» **DESCRIÇÃO DA TAREFA**
Por favor, transcreva sem nenhuma alteração o trecho da notícia sobre o indiciamento de servidores da PRF que começa nas palavras que contêm "A Polícia Federal" e vai até "turno das eleições.".

» **TRECHO DO TEXTO**
A Polícia Federal indiciou quatro funcionários do alto escalão da Polícia Rodoviária Federal (PRF) por usarem a máquina pública para interferir nas eleições de 2022. Eles teriam agido para tentar impedir o deslocamento de potenciais eleitores de Lula no segundo turno das eleições.
Os pedidos de indiciamento estão em um relatório da PF encaminhado ao Supremo Tribunal Federal (STF). Os indiciados são Luis Carlos Reischak Jr., ex-diretor de Inteligência da PRF e ex-superintendente no Rio Grande do Sul; Rodrigo Cardozo Hoppe, ex-coordenador de Inteligência; Djairlon Henrique Moura, ex-diretor de Operações; e Adiel Pereira Alcântara, ex-coordenador de Inteligência. Também foi pedido o indiciamento de Bruno Nonato Pereira, ex-coordenador do serviço de inteligência da Agência Nacional de Transportes Terrestres (ANTT).
Na época, o diretor-geral da Polícia Rodoviária Federal era Silvinei Vazques, que também foi indiciado no ano passado. O ex-ministro da Justiça de Jair Bolsonaro, Anderson Torres, e outros quatro policiais federais também foram indiciados por envolvimento no caso.
No inquérito, a PF aponta que houve a montagem de blitz e barreiras sem justificativas técnicas para dificultar o voto do então candidato Luiz Inácio Lula da Silva. Os acusados devem responder a crimes de desobediência, prevaricação, restrição ao exercício do direito do voto e ainda participação por omissão no crime de tentativa de abolição do Estado Democrático de Direito, por meio da restrição do exercício de poderes constitucionais.
A equipe do Repórter Brasil Tarde tentou contato com a defesa dos indiciados, mas ainda não obteve retorno.

» **CONJUNTO DE DADOS**
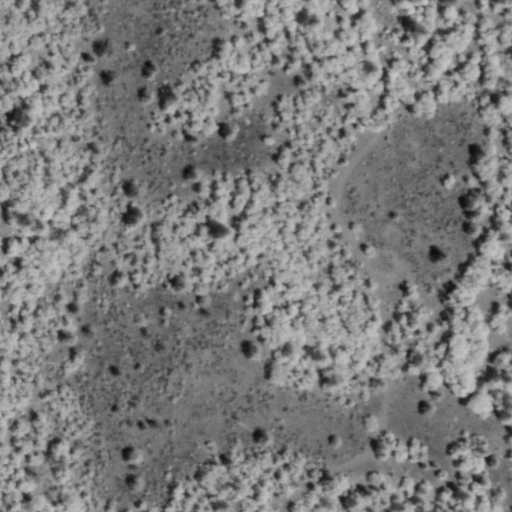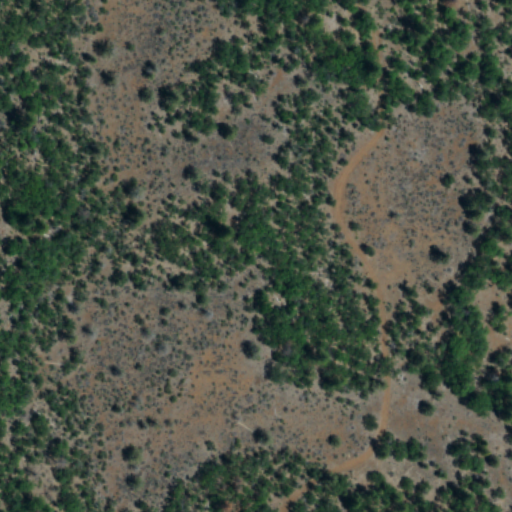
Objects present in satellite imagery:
road: (356, 257)
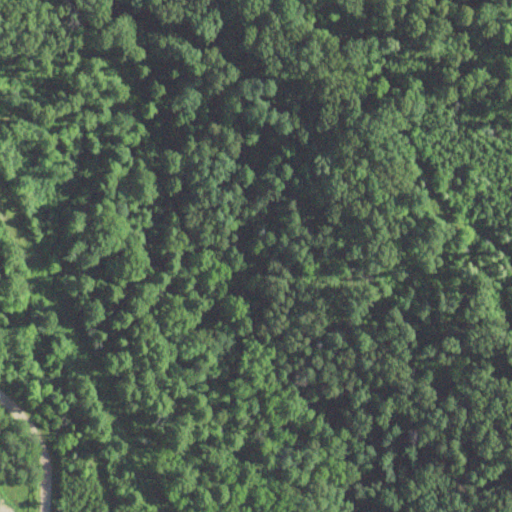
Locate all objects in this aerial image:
road: (39, 451)
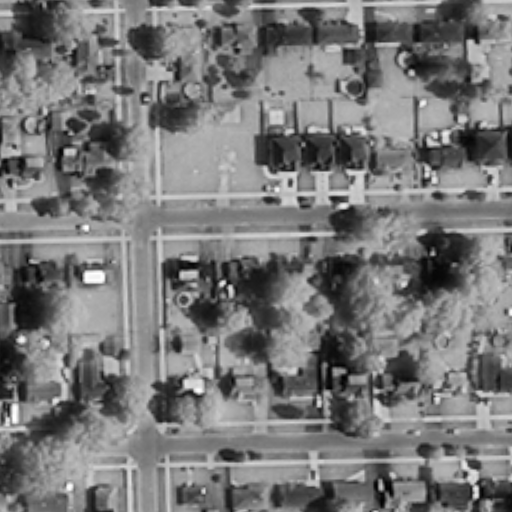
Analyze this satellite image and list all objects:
building: (487, 27)
building: (436, 28)
building: (437, 28)
building: (388, 29)
building: (388, 29)
building: (332, 30)
building: (332, 30)
building: (283, 32)
building: (233, 34)
building: (281, 34)
building: (21, 46)
building: (184, 50)
building: (81, 53)
building: (351, 53)
building: (474, 70)
building: (249, 75)
building: (371, 75)
building: (222, 110)
building: (55, 117)
building: (7, 127)
building: (507, 139)
building: (483, 144)
building: (483, 145)
building: (346, 147)
building: (312, 148)
building: (312, 148)
building: (346, 148)
building: (278, 149)
building: (278, 149)
building: (388, 154)
building: (441, 154)
building: (84, 156)
building: (21, 163)
road: (255, 213)
road: (140, 255)
building: (390, 262)
building: (342, 263)
building: (441, 263)
building: (289, 264)
building: (492, 264)
building: (187, 266)
building: (239, 267)
building: (91, 268)
building: (39, 269)
building: (222, 306)
building: (204, 308)
building: (506, 308)
building: (306, 337)
building: (53, 341)
building: (185, 341)
building: (331, 342)
building: (380, 343)
building: (107, 344)
building: (492, 372)
building: (441, 376)
building: (343, 377)
building: (89, 379)
building: (295, 379)
building: (394, 379)
building: (240, 380)
building: (191, 384)
building: (38, 388)
road: (256, 444)
building: (495, 487)
building: (343, 489)
building: (402, 489)
building: (449, 490)
building: (190, 492)
building: (295, 493)
building: (245, 494)
building: (99, 497)
building: (42, 500)
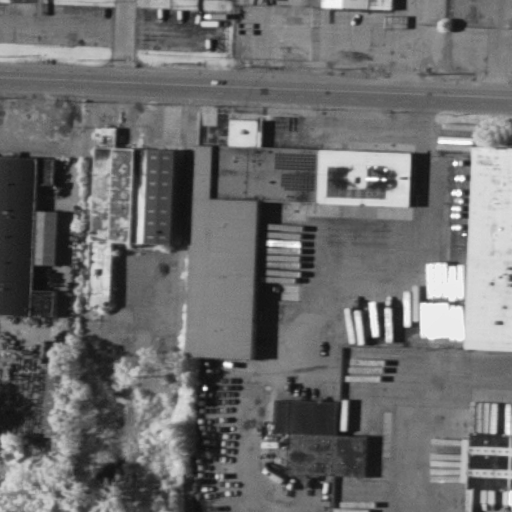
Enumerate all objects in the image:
building: (360, 3)
building: (361, 3)
road: (62, 22)
road: (123, 41)
road: (448, 49)
road: (496, 50)
road: (504, 50)
road: (255, 89)
road: (429, 177)
building: (129, 199)
building: (132, 202)
building: (266, 218)
building: (266, 219)
building: (23, 234)
building: (26, 235)
building: (49, 236)
building: (492, 249)
building: (491, 250)
building: (59, 401)
building: (57, 402)
road: (422, 413)
building: (320, 437)
building: (320, 438)
building: (488, 459)
building: (488, 460)
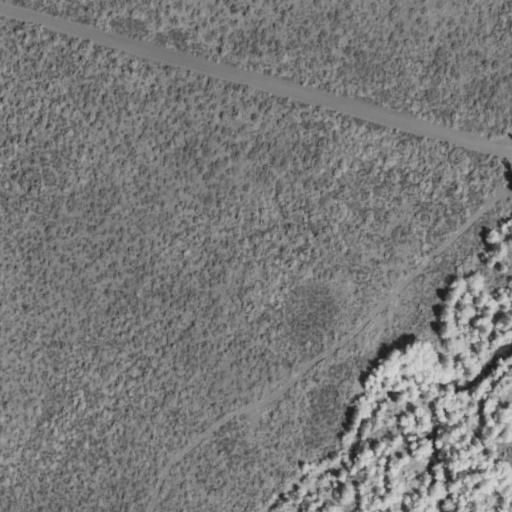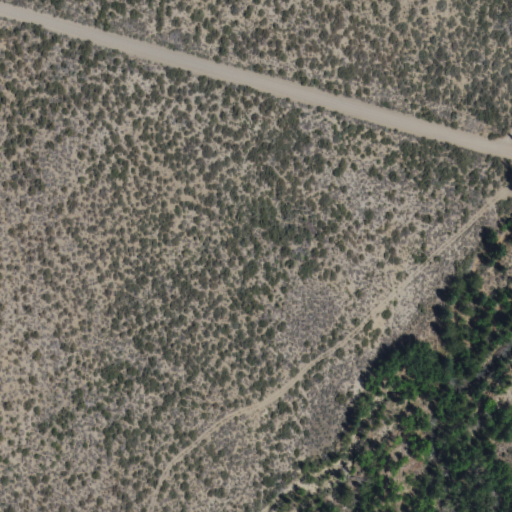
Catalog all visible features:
road: (255, 85)
road: (503, 143)
road: (327, 351)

» **ESPAÇO DE RESPOSTA**
A Polícia Federal indiciou quatro funcionários do alto escalão da Polícia Rodoviária Federal (PRF) por usarem a máquina pública para interferir nas eleições de 2022. Eles teriam agido para tentar impedir o deslocamento de potenciais eleitores de Lula no segundo turno das eleições.